31-year-old journalist Miwa Sado died in 2013. In June and July of that year she was covering elections in the Metropolitan Assembly Tokyo and the House of Councillors and three days after the vote, died of congestive heart failure. After an investigation lasting almost a year, the inspectors of labour came to the conclusion that the journalist died from serious overtime. In the month preceding the death, she worked 159 hours of overtime, and rested two days. This means that in that month it was 28 working days of 12 hours each.

The employer Sado, Japanese public broadcaster NHK, has published the results of the investigation only now. As explained in NHK, the three-year delay due respect to the feelings of the relatives, who asked not to betray the case publicly. The company said that did not consider the incident a special case, by contrast, see it as a “problem of the entire organization, including working conditions and how elections are covered”.
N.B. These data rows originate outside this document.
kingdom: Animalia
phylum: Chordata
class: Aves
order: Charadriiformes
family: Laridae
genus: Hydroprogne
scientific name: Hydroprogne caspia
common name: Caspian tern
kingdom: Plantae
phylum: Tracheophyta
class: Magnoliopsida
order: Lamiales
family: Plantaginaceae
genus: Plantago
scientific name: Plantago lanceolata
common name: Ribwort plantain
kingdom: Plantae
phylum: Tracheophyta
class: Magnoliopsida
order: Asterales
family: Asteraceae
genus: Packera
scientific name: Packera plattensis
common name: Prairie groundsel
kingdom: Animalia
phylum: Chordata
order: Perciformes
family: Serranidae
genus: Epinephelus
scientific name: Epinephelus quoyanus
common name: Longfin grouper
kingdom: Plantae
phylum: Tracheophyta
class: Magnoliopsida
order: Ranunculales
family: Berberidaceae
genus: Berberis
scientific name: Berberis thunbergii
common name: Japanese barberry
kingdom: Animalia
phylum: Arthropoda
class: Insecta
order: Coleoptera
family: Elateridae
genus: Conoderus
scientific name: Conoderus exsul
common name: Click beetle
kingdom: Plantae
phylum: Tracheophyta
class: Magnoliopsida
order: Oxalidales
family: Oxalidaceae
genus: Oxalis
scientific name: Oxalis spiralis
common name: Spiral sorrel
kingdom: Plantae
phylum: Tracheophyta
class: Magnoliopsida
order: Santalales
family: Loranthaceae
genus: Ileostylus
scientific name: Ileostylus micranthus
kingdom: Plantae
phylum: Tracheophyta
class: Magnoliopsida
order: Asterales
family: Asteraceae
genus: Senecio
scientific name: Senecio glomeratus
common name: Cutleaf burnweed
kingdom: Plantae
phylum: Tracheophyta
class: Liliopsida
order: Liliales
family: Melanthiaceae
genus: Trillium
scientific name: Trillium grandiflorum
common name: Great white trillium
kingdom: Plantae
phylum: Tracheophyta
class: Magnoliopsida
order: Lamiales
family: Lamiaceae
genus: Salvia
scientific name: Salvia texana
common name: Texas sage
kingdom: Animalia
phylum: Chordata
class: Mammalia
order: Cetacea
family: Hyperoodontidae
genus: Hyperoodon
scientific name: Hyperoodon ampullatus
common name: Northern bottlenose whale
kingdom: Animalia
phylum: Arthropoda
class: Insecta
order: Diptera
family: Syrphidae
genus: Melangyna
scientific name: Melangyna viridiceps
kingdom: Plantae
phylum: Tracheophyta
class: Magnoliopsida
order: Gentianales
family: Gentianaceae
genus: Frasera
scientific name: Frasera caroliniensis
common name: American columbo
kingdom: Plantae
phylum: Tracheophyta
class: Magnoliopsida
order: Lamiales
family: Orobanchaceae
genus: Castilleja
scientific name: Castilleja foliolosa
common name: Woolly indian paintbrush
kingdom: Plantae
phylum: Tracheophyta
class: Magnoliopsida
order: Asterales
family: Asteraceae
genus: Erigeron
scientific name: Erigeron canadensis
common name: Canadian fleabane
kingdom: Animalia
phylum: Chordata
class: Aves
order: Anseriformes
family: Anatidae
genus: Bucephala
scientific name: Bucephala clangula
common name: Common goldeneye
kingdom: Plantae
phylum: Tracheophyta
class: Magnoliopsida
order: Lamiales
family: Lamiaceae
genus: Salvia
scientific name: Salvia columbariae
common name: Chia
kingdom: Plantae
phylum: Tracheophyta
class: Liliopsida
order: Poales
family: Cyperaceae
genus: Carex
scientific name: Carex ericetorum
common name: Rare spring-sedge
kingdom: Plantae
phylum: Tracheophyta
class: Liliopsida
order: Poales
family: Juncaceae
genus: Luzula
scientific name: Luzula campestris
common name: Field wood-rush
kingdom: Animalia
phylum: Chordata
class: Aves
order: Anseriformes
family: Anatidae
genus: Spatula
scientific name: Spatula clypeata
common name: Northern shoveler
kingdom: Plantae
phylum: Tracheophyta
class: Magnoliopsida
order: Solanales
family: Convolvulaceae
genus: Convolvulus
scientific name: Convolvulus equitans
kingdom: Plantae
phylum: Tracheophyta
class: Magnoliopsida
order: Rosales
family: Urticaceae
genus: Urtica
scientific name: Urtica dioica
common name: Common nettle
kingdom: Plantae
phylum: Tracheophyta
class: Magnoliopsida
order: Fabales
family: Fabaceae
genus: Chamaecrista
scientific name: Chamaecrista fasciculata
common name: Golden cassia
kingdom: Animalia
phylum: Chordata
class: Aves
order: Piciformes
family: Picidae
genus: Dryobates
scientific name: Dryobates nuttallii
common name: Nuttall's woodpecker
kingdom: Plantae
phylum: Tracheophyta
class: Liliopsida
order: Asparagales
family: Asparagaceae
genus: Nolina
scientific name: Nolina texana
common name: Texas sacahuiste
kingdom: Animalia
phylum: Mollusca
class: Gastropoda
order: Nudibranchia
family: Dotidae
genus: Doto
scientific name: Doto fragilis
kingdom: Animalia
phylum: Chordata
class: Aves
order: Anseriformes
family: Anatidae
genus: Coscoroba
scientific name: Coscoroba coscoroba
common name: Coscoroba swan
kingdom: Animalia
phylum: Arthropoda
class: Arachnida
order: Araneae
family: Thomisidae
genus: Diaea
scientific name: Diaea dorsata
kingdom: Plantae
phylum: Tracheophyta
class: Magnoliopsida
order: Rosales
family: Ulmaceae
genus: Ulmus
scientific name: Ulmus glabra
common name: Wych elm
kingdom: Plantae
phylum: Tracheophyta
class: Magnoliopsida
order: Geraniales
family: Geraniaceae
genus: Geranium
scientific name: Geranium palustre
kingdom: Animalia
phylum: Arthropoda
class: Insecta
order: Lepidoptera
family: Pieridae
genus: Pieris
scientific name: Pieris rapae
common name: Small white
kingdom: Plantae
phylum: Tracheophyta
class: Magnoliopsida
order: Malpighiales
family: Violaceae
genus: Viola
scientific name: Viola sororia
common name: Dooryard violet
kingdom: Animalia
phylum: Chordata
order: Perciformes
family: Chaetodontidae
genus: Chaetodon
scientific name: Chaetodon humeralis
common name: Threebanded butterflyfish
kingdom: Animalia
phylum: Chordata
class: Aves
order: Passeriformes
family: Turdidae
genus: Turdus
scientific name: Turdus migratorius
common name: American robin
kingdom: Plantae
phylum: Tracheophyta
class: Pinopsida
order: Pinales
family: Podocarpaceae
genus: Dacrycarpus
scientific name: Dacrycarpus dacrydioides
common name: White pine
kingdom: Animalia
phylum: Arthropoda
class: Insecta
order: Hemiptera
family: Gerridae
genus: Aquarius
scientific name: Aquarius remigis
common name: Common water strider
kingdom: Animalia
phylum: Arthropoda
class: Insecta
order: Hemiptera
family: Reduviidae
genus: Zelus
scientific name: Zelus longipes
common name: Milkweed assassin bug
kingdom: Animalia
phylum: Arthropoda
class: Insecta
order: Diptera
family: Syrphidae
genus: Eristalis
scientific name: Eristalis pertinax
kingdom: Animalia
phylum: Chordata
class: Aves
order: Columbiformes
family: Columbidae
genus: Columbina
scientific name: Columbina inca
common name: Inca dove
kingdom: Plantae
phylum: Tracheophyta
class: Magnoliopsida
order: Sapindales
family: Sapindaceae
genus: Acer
Death from the processing (“karoshi”) is a serious problem for Japanese society, where it is accepted to demonstrate their diligence and discipline, sitting up at work late. Every year the country registered hundreds of deaths related to excessive workload and stress: people die from strokes and heart attacks or commit suicide. In 2015, the year it was registered more than 2 thousand suicides related to overtime. In October 2016, the Japanese authorities reported that one in five workers is at risk (i.e., processed at 80 hours per month or more) and you can die from overtime.